Institute of Biotechnology of the Czech Academy of Sciences, BIOCEV, CZ-252 50 Vestec, Prague-West, Czech Republic.
Nucleic Acids Res. 2020 Jun 19;48(11):6367-6381. doi: 10.1093/nar/gkaa383.
By analyzing almost 120 000 dinucleotides in over 2000 nonredundant nucleic acid crystal structures, we define 96+1 diNucleotide Conformers, NtCs, which describe the geometry of RNA and DNA dinucleotides. NtC classes are grouped into 15 codes of the structural alphabet CANA (Conformational Alphabet of Nucleic Acids) to simplify symbolic annotation of the prominent structural features of NAs and their intuitive graphical display. The search for nontrivial patterns of NtCs resulted in the identification of several types of RNA loops, some of them observed for the first time. Over 30% of the nearly six million dinucleotides in the PDB cannot be assigned to any NtC class but we demonstrate that up to a half of them can be re-refined with the help of proper refinement targets.
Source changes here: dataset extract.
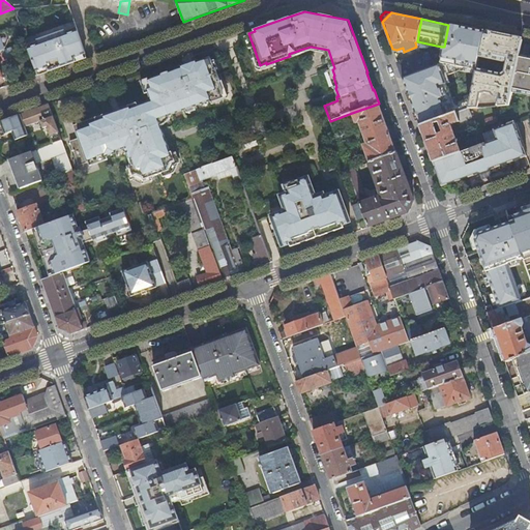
[(27,45),(76,27),(74,22),(25,39),(26,41),(27,45)]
A statistical analysis of the preferences of NtCs and CANA codes for the 16 dinucleotide sequences showed that neither the NtC class AA00, which forms the scaffold of RNA structures, nor BB00, the DNA most populated class, are sequence neutral but their distributions are significantly biased. The reported automated assignment of the NtC classes and CANA codes available at dnatco.org provides a powerful tool for unbiased analysis of nucleic acid structures by structural and molecular biologists.
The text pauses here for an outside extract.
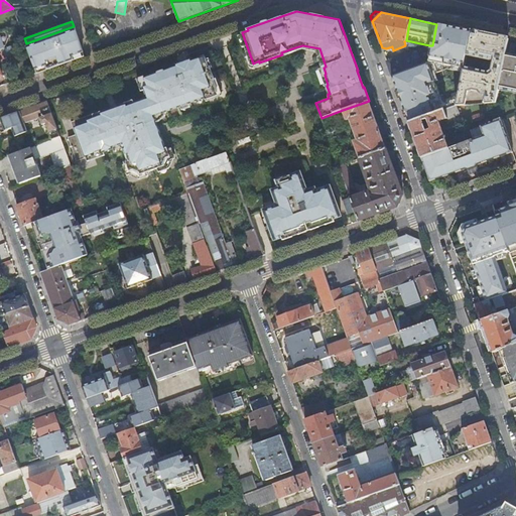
[(454,27),(436,24),(429,60),(465,68),(466,61),(473,31),(454,27)]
通过分析超过 2000 个非冗余核酸晶体结构中的近 120000 个二核苷酸,我们定义了 96+1 个二核苷酸构象体(NtC),这些构象体描述了 RNA 和 DNA 二核苷酸的几何形状。NtC 类被分为 15 个 CANA(核酸结构字母表)代码,以简化对 NAs 显著结构特征的符号注释及其直观的图形显示。对 NtC 模式的非平凡搜索导致了几种 RNA 环的识别,其中一些是首次观察到的。在 PDB 中近六百万个二核苷酸中,超过 30%的二核苷酸不能被分配到任何 NtC 类,但我们证明,其中多达一半可以通过适当的精修目标重新精修。对 NtC 和 CANA 代码对 16 个二核苷酸序列偏好的统计分析表明,形成 RNA 结构支架的 NtC 类 AA00 和最常见的 DNA 类 BB00 都不是序列中性的,而是它们的分布存在显著的偏向性。在 dnatco.org 上提供的自动分配 NtC 类和 CANA 代码的功能为结构和分子生物学家对核酸结构进行无偏分析提供了强大的工具。